How do you teach a turtle to count? In considerable detail. Try it, and
compare your program with *mine*.

I told the turtle to start at 0, and then after every dot, to put down the next counting number. 0 dot 1 dot 2...

- You can change the size or color of dots and numbers, spacing, orientation, the number to count to...
- How about counting by 2s or 3s? Put down a group of dots and then the next number.
- Counting backwards should be easy. No, wait, how do you take away dots?
- Can you count
*two apples and three oranges*? How do you do it?
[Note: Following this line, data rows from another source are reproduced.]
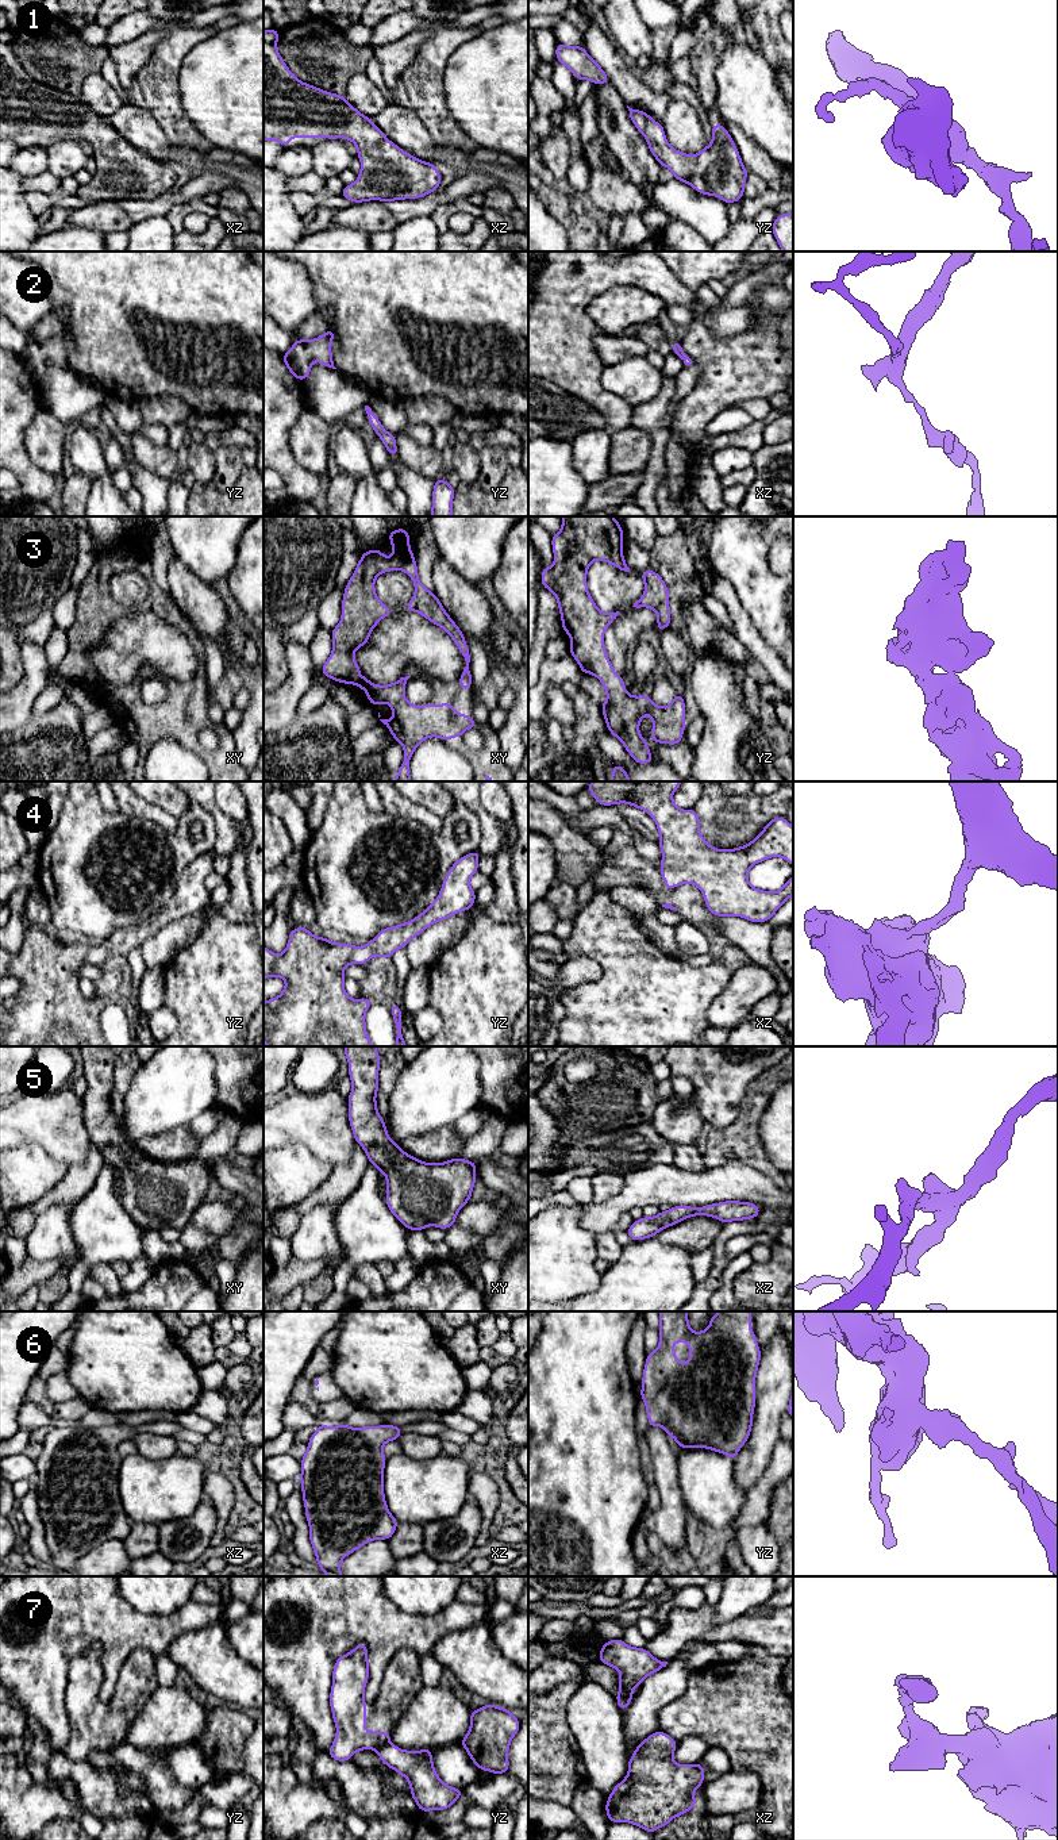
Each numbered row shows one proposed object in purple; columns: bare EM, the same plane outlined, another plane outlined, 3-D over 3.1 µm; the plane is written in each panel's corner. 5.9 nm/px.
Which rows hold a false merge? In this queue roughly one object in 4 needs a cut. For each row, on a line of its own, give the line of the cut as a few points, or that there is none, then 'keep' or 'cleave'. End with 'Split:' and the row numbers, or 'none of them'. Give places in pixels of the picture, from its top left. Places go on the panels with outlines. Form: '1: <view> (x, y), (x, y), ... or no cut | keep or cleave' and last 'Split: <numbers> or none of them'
1: no cut | keep
2: no cut | keep
3: no cut | keep
4: no cut | keep
5: no cut | keep
6: no cut | keep
7: yz (388, 1741), (376, 1750) | cleave
Split: 7

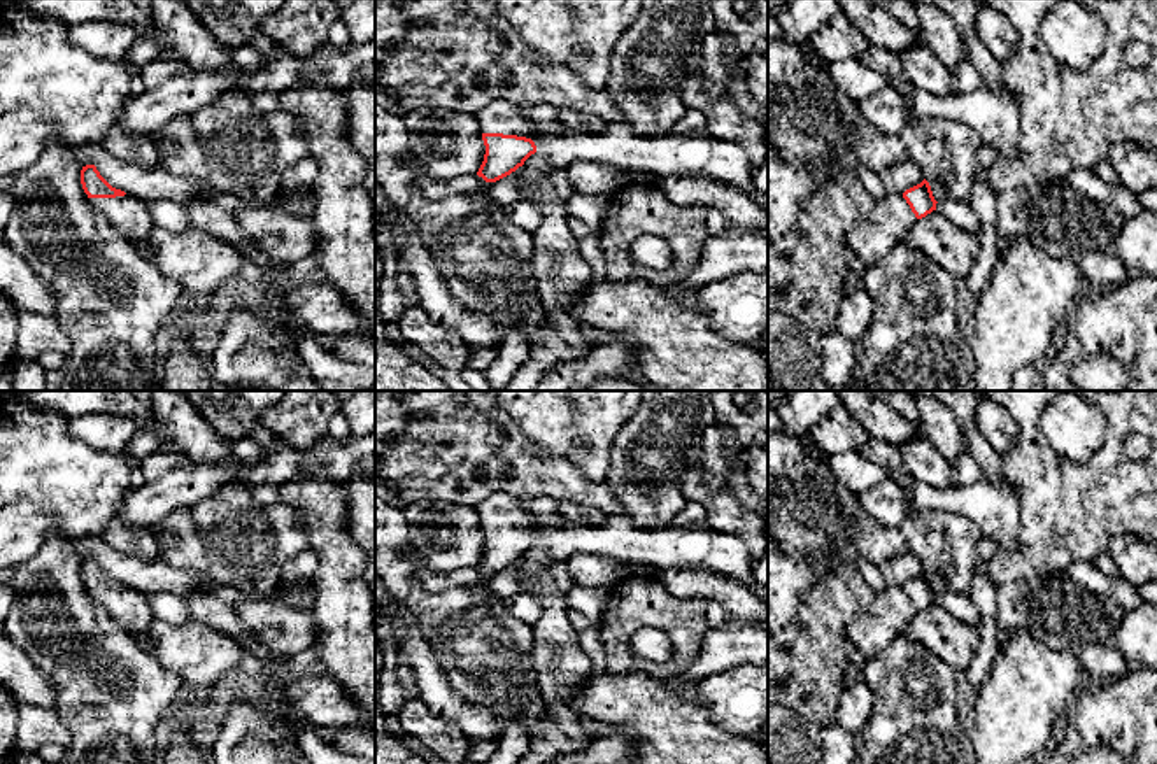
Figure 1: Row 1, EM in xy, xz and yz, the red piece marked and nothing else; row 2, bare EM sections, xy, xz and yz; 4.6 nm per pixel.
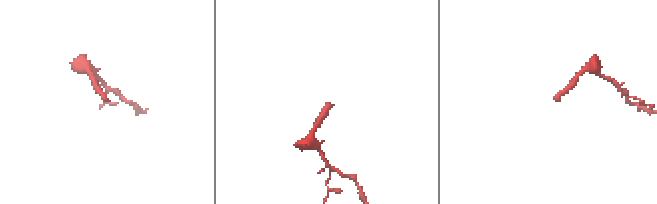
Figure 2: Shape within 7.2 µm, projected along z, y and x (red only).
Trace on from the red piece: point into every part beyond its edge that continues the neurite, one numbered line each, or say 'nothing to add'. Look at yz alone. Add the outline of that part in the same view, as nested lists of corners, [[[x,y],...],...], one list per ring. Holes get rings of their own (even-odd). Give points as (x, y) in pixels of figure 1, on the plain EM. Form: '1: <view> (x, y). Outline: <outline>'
1: yz (870, 633). Outline: [[[887,585],[885,591],[875,592],[871,608],[854,617],[845,629],[845,640],[850,645],[845,687],[861,678],[861,668],[866,661],[885,650],[896,636],[905,633],[917,613],[903,587]]]

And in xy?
1: xy (130, 608). Outline: [[[130,587],[89,594],[128,634],[144,629],[154,619],[147,596]]]

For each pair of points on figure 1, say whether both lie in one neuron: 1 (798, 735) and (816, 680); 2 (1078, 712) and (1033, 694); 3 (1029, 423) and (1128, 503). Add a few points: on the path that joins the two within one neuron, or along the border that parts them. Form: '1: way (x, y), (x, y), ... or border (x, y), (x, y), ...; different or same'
1: border (786, 707), (819, 728); different
2: border (1086, 679), (1064, 707); different
3: way (1038, 452), (1087, 502), (1098, 502); same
What is counting? Think about it first before you go on reading. Pre-school children can count up to some level, so there is a tendency to think that counting is trivial. This turns out not to be the case. Understanding counting, numbers, and numerals even as well as we do today has taken us thousands of years, and mathematicians don’t think we are done.

We count by moving objects or pointing to them, or to representations of them, and saying the names of numbers. Moving and pointing are not the essence of counting, nor are the number names, which are different in every language. What is essential?

One of the most essential things about counting is getting the same
number each time you count. This is not always the case. One of my
favorite little books in high school, *Statistics in a Nutshell*, said
that if you think counting always works, you should try counting a heap
of boiled peas the size of a dunce cap over and over until you get the
same number twice. That means that we have to think about what we are
counting, and try to count only what can be counted.

Another essential point is that we can count as many things as we encounter, whether physical objects, or objects in mathematics that exist only in our minds. We can always add in one more, or for that matter, take one away, until we get to 0, where we have to stop.

Mathematicians took counting for granted until the 19th century, except for the question of inventing bigger numbers, which Archimedes solved in The Sand Reckoner more than 2,000 years ago. We use variations on his method, such as

- counting by thousands, millions, billions (US), and so on
- using the metric/SI prefixes kilo, mega, giga, tera, peta...
- scientific notation, such as 1e12 for a trillion/tera.

A light-year is about 10 trillion kilometers, or 10 petameters, or 1e13 m.

Going in the other direction, we have milli/1e-3, micro/1e-6, nano/1e-9, pico/1e-12, femto/1e-15. A neutron is about a femtometer across, so escaping neutrinos pass about 1e15 neutrons per meter of travel inside a neutron star. Its density is something like 1e45 neutrons per cubic meter. (At that density, physicists don’t know whether they all remain neutrons, or turn into something else, perhaps strange matter containing strange quarks.)

Mathematicians have devised ways to write much bigger numbers than these, but that would take us too far out of our way. You can look them up if you are interested.

Knuth’s notation for really big numbers.

All of this naming and creating notations for numbers is important to
counting, in a broad sense, but it does not bring us any closer to what
counting *is*. The problem did not become critical until Georg Cantor
started thinking seriously about infinite sets of different sizes. This
starts with the number of ordinary, finite counting numbers, which is
obviously bigger than any of them, or the number of points on a line,
which turns out to be larger still. Counting one number at a time is not
sufficient for dealing with such numbers. It turns out that there are
lots of infinite numbers, so many that we humans can’t count them all.
Oh, we could give a name to the number of infinities, and we know that
it is bigger than any of the other infinities, but that’s about all.

Cantor’s solution to defining counting was to direct attention to the connection we make in ordinary counting between the Nth object and the number N. We make what is called a one-to-one mapping between numbers and objects in ordinary counting, one number per object and one object per number. This turns out to work for infinities, too. Cantor proved many things about infinite numbers, but left many questions behind, some of which were solved in the 20th century, and some of which are still puzzles today. Nobody has come up with a better idea, so one-to-one mappings still give us the standard definition of counting in mathematics.

Notice that counting does not actually require numbers. We could count a bag of pebbles against another bag of pebbles, with the result that one has more pebbles than the other, or the reverse, or that the numbers are equal. We can count the people in a theater or stadium that is full to capacity by noticing that there is a one-to-one mapping between people and seats defined by who is sitting in each one.

The Italian mathematician Giuseppe Peano did the most successful work on defining counting, or rather the counting numbers, also called the natural numbers. It turns out that there is a hole in his definition that gives us the option of counting beyond infinity, in what is called Non-Standard Arithmetic. But we can’t do that with the Turtle, so I’ll let it go for now.